Since dual-rotation retarder Mueller polarimeters are usually realized with $R=5/1$, it is worth to briefly describe experimental results obtained through the less common choice $R=5/2$. Figure 8 reproduces an example of the experimental calibration signal of the polarimeter designed by Gil and Bernabéu [19] and its comparison to the ideal signal corresponding to the measured configuration parameters.

Even though both retarders and polarizers used where made from simple commercial Polaroid sheets, while the optical benches and other mechanical systems were somewhat rudimentary, the theory-experiment adjustment was really good, which stresses the suitability of the choice $R=5/2$ and the use of non-ideal retarders.

As described in Ref. [19], each of the retarders R1 and R2 were synthesized from respective serial combinations of two commercial waveplates [78] whose relative angles were fitted to get ${\Delta }_1={\Delta }_2=\pi /2$ (note that the effects of both, mutually inverse, extra rotators of such combinations were directly compensated leading to a neutral overall effect in the calibration signal and an apparent rotation of the sample in the measurement mode operation).

Many experimental results as well as technical details of this experimental setup can be found in Refs. [17,18,19], including the continuous mode operation of the rotation of the retarders; the light source; the calculation of the Fourier coefficients from the detected intensity signal through a DFT algorithm based on standard procedures [79]; etc.

9. Conclusions

A general formulation for dual-rotating retarder absolute Mueller polarimeters with imperfect retarders and arbitrary ratio of angular velocities of the retarders has been developed, including explicit expressions for the Fourier coefficients of the cyclic measurement intensity signal as well as for the elements of the Mueller matrix of the sample under measurement (in general depolarizing).

The self-calibration mode, based on direct transmission without sample, allowing for the measurement of the effective configuration parameters of the polarimeter, namely the retardances, diattenuations, and angles (at time zero) of both retarders; the angle of the transmission axis of the second polarizer; and the scale coefficient introduced by the detection and processing subsystem, is described for arbitrary values of the ratio between the angular velocities of the rotating retarders.

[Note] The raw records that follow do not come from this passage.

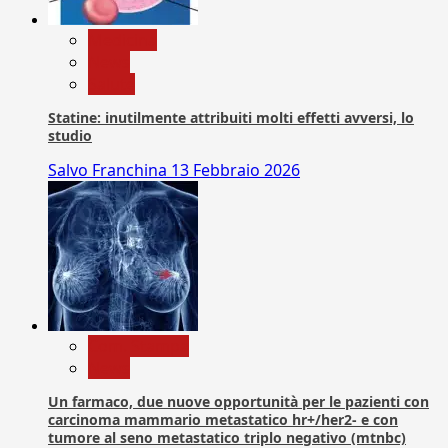
Medicina
News
Salute
Statine: inutilmente attribuiti molti effetti avversi, lo
studio
Salvo Franchina
13 Febbraio 2026
Com. Stampa
News
Un farmaco, due nuove opportunità per le pazienti con
carcinoma mammario metastatico hr+/her2- e con
tumore al seno metastatico triplo negativo (mtnbc)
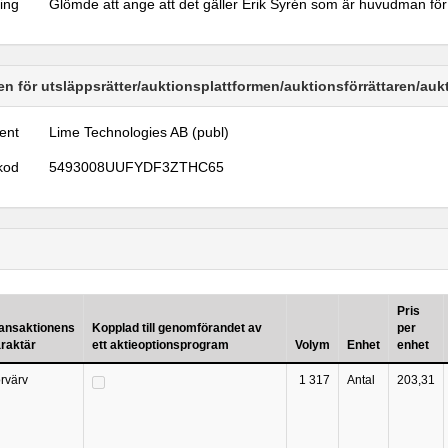
ring
Glömde att ange att det gäller Erik Syrén som är huvudman för
n för utsläppsrätter/auktionsplattformen/auktionsförrättaren/au
ent
Lime Technologies AB (publ)
kod
5493008UUFYDF3ZTHC65
Pris
ansaktionens
Kopplad till genomförandet av
per
raktär
ett aktieoptionsprogram
Volym
Enhet
enhet
rvärv
1 317
Antal
203,31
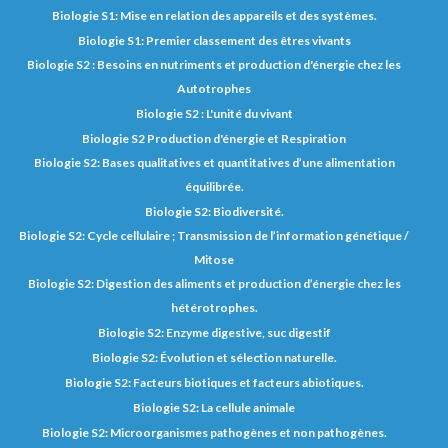
Biologie S1: Mise en relation des appareils et des systèmes.
Biologie S1: Premier classement des êtres vivants
Biologie S2 : Besoins en nutriments et production d'énergie chez les
Autotrophes
Biologie S2 : L'unité du vivant
Biologie S2 Production d'énergie et Respiration
Biologie S2: Bases qualitatives et quantitatives d’une alimentation
équilibrée.
Biologie S2: Biodiversité.
Biologie S2: Cycle cellulaire ; Transmission de l’information génétique /
Mitose
Biologie S2: Digestion des aliments et production d’énergie chez les
hétérotrophes.
Biologie S2: Enzyme digestive, suc digestif
Biologie S2: Évolution et sélection naturelle.
Biologie S2: Facteurs biotiques et facteurs abiotiques.
Biologie S2: La cellule animale
Biologie S2: Microorganismes pathogènes et non pathogènes.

The said calculation of the scale coefficient is a requirement for the absolute measurements of the Mueller matrices of the samples; that is, instead of a normalized Mueller matrix, all the sixteen Mueller elements, including the mean intensity coefficient (i.e., the mean transmittance or reflectance) are determined. The absolute measurements are important because they provide criteria to check the physical realizability of serial or parallel combinations of simple and passive components whose overall polarimetric behavior is equivalent to that of the sample.

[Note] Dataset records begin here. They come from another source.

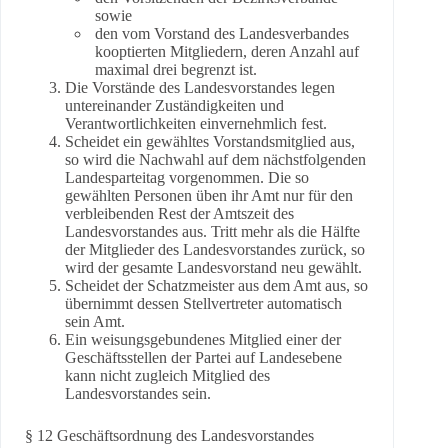
sowie
den vom Vorstand des Landesverbandes
kooptierten Mitgliedern, deren Anzahl auf
maximal drei begrenzt ist.
Die Vorstände des Landesvorstandes legen
untereinander Zuständigkeiten und
Verantwortlichkeiten einvernehmlich fest.
Scheidet ein gewähltes Vorstandsmitglied aus,
so wird die Nachwahl auf dem nächstfolgenden
Landesparteitag vorgenommen. Die so
gewählten Personen üben ihr Amt nur für den
verbleibenden Rest der Amtszeit des
Landesvorstandes aus. Tritt mehr als die Hälfte
der Mitglieder des Landesvorstandes zurück, so
wird der gesamte Landesvorstand neu gewählt.
Scheidet der Schatzmeister aus dem Amt aus, so
übernimmt dessen Stellvertreter automatisch
sein Amt.
Ein weisungsgebundenes Mitglied einer der
Geschäftsstellen der Partei auf Landesebene
kann nicht zugleich Mitglied des
Landesvorstandes sein.
§ 12 Geschäftsordnung des Landesvorstandes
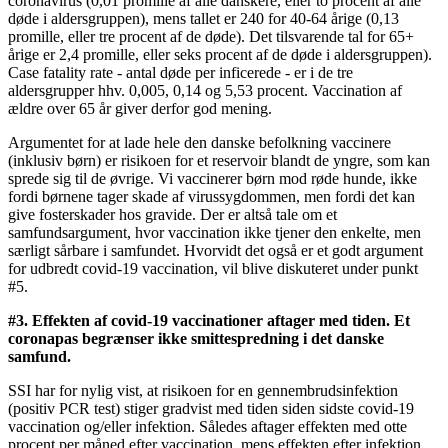
coronavirus (0,01 promille af alle danskere, eller to procent af alle
døde i aldersgruppen), mens tallet er 240 for 40-64 årige (0,13
promille, eller tre procent af de døde). Det tilsvarende tal for 65+
årige er 2,4 promille, eller seks procent af de døde i aldersgruppen).
Case fatality rate - antal døde per inficerede - er i de tre
aldersgrupper hhv. 0,005, 0,14 og 5,53 procent. Vaccination af
ældre over 65 år giver derfor god mening.
Argumentet for at lade hele den danske befolkning vaccinere
(inklusiv børn) er risikoen for et reservoir blandt de yngre, som kan
sprede sig til de øvrige. Vi vaccinerer børn mod røde hunde, ikke
fordi børnene tager skade af virussygdommen, men fordi det kan
give fosterskader hos gravide. Der er altså tale om et
samfundsargument, hvor vaccination ikke tjener den enkelte, men
særligt sårbare i samfundet. Hvorvidt det også er et godt argument
for udbredt covid-19 vaccination, vil blive diskuteret under punkt
#5.
#3. Effekten af covid-19 vaccinationer aftager med tiden. Et
coronapas begrænser ikke smittespredning i det danske
samfund.
SSI har for nylig vist, at risikoen for en gennembrudsinfektion
(positiv PCR test) stiger gradvist med tiden siden sidste covid-19
vaccination og/eller infektion. Således aftager effekten med otte
procent per måned efter vaccination, mens effekten efter infektion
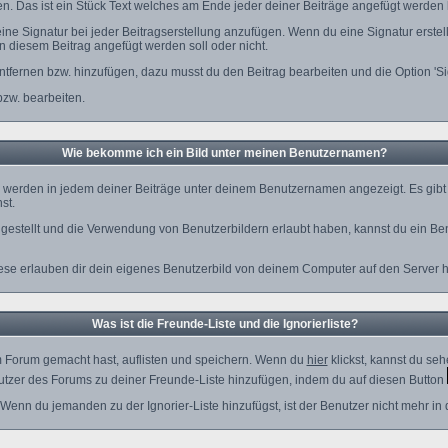
len. Das ist ein Stück Text welches am Ende jeder deiner Beiträge angefügt werden
eine Signatur bei jeder Beitragserstellung anzufügen. Wenn du eine Signatur erstel
n diesem Beitrag angefügt werden soll oder nicht.
ntfernen bzw. hinzufügen, dazu musst du den Beitrag bearbeiten und die Option 'S
bzw. bearbeiten.
Wie bekomme ich ein Bild unter meinen Benutzernamen?
e werden in jedem deiner Beiträge unter deinem Benutzernamen angezeigt. Es gibt z
st.
g gestellt und die Verwendung von Benutzerbildern erlaubt haben, kannst du ein B
iese erlauben dir dein eigenes Benutzerbild von deinem Computer auf den Server 
Was ist die Freunde-Liste und die Ignorierliste?
em Forum gemacht hast, auflisten und speichern. Wenn du
hier
klickst, kannst du se
utzer des Forums zu deiner Freunde-Liste hinzufügen, indem du auf diesen Button
 Wenn du jemanden zu der Ignorier-Liste hinzufügst, ist der Benutzer nicht mehr in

Some pre-calibration procedures have also been described, including the comparison of pairs of consecutive calibration cycles as a way to check the perpendicularity of the retardation plates with respect to the axis defined by the collimated light probe.

A comparative analysis of polarimeters working with the smaller ratios (5/2 and 5/1) compatible with the measurement of the complete Mueller matrix of the sample has been performed. A peculiarity of the ratio 5/1 is that, contrary to what happens for 5/2, a single cycle of the calibration intensity signal contains two semi-cycles whose difference depends exclusively on the diattenuations exhibited by the retarders.

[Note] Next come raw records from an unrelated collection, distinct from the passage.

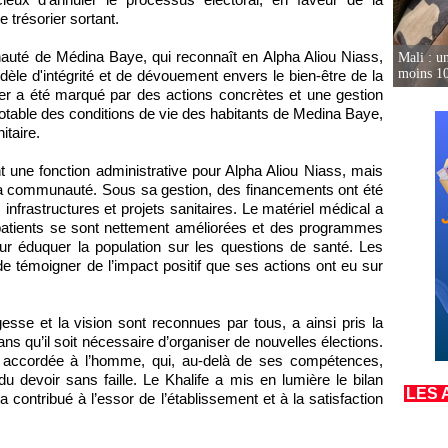
 trésorier sortant.
auté de Médina Baye, qui reconnaît en Alpha Aliou Niass,
Mali : un
moins 10
le d'intégrité et de dévouement envers le bien-être de la
ier a été marqué par des actions concrètes et une gestion
 notable des conditions de vie des habitants de Medina Baye,
itaire.
t une fonction administrative pour Alpha Aliou Niass, mais
la communauté. Sous sa gestion, des financements ont été
infrastructures et projets sanitaires. Le matériel médical a
s patients se sont nettement améliorées et des programmes
our éduquer la population sur les questions de santé. Les
 de témoigner de l’impact positif que ses actions ont eu sur
esse et la vision sont reconnues par tous, a ainsi pris la
ns qu’il soit nécessaire d’organiser de nouvelles élections.
e accordée à l’homme, qui, au-delà de ses compétences,
u devoir sans faille. Le Khalife a mis en lumière le bilan
LES 
a contribué à l’essor de l’établissement et à la satisfaction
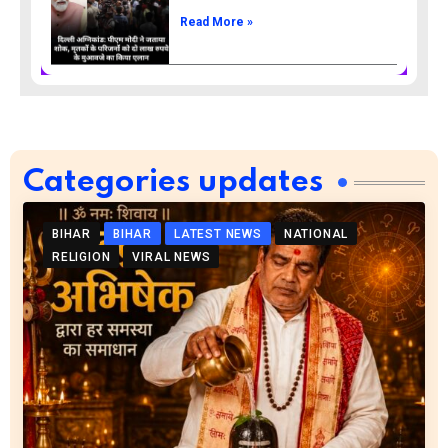
Read More »
Categories updates
BIHAR
BIHAR
LATEST NEWS
NATIONAL
RELIGION
VIRAL NEWS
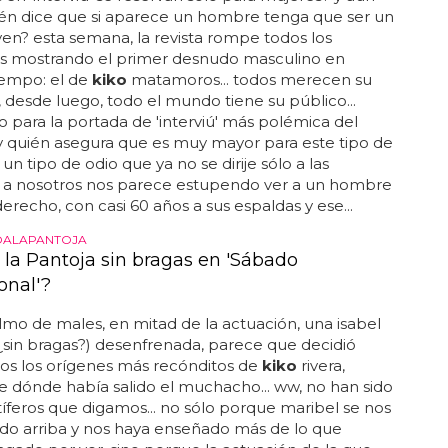
ién dice que si aparece un hombre tenga que ser un
ven? esta semana, la revista rompe todos los
 mostrando el primer desnudo masculino en
empo: el de
kiko
matamoros... todos merecen su
, desde luego, todo el mundo tiene su público...
sto para la portada de 'interviú' más polémica del
ay quién asegura que es muy mayor para este tipo de
un tipo de odio que ya no se dirije sólo a las
. a nosotros nos parece estupendo ver a un hombre
erecho, con casi 60 años a sus espaldas y ese...
ALAPANTOJA
a la Pantoja sin bragas en 'Sábado
onal'?
lmo de males, en mitad de la actuación, una isabel
¿sin bragas?) desenfrenada, parece que decidió
os los orígenes más recónditos de
kiko
rivera,
e dónde había salido el muchacho... ww, no han sido
íferos que digamos... no sólo porque maribel se nos
do arriba y nos haya enseñado más de lo que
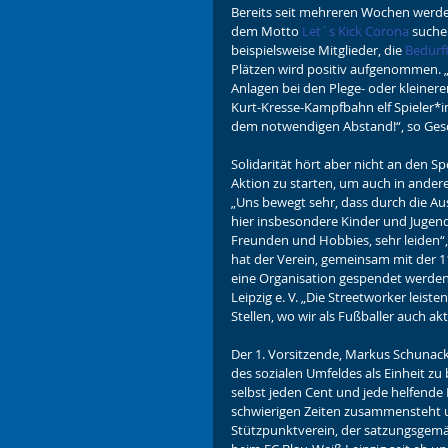
Bereits seit mehreren Wochen werd
dem Motto 
Let´s Kick Corona
 suchen
beispielsweise Mitglieder, die 
Bedürf
Plätzen wird positiv aufgenommen. „
Anlagen bei den Plege- oder kleinere
Kurt-Kresse-Kampfbahn elf Spieler*i
dem notwendigen Abstand!“, so Ges
Solidarität hört aber nicht an den Sp
Aktion zu starten, um auch in andere
„Uns bewegt sehr, dass durch die Au
hier insbesondere Kinder und Jugendl
Freunden und Hobbies, sehr leiden“,
hat der Verein, gemeinsam mit der 1
eine Organisation gespendet werden,
Leipzig e. V. „Die Streetworker leist
Stellen, wo wir als Fußballer auch akt
Der 1. Vorsitzende, Markus Schunack
des sozialen Umfeldes als Einheit zu 
selbst jeden Cent und jede helfende
schwierigen Zeiten zusammensteht un
Stützpunktverein, der satzungsgemä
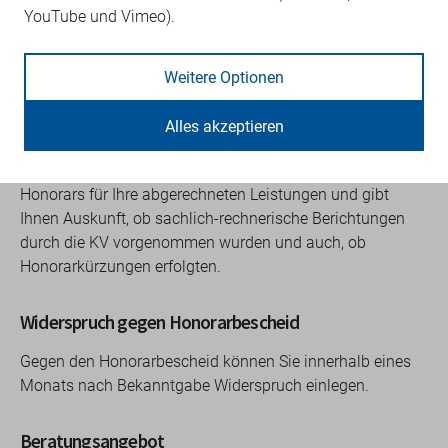
Honorarverteilungsmaßstabs.
YouTube und Vimeo).
Honorarbescheid
Weitere Optionen
Am Ende eines jeden Abrechnungsverfahrens erhalten Sie
ca. 4 Monate nach Übertragung Ihrer Quartalsabrechnung
Alles akzeptieren
Ihren Honorarbescheid mit den entsprechenden Anlagen
und die Restzahlung. Er informiert Sie über die Höhe Ihres
Honorars für Ihre abgerechneten Leistungen und gibt
Ihnen Auskunft, ob sachlich-rechnerische Berichtungen
durch die KV vorgenommen wurden und auch, ob
Honorarkürzungen erfolgten.
Widerspruch gegen Honorarbescheid
Gegen den Honorarbescheid können Sie innerhalb eines
Monats nach Bekanntgabe Widerspruch einlegen.
Beratungsangebot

Expressions for the most common case where both retarders exhibit equal retardances and diattenuations, as well as some examples for the calibration signals obtained in different configurations, are also included.

In summary, since rotating retarders are extensively used as the functioning principle of many Mueller polarimeters, the results presented in this work provide a deeper insight for the better configuration and use of dual-rotating retarder absolute Mueller polarimeters.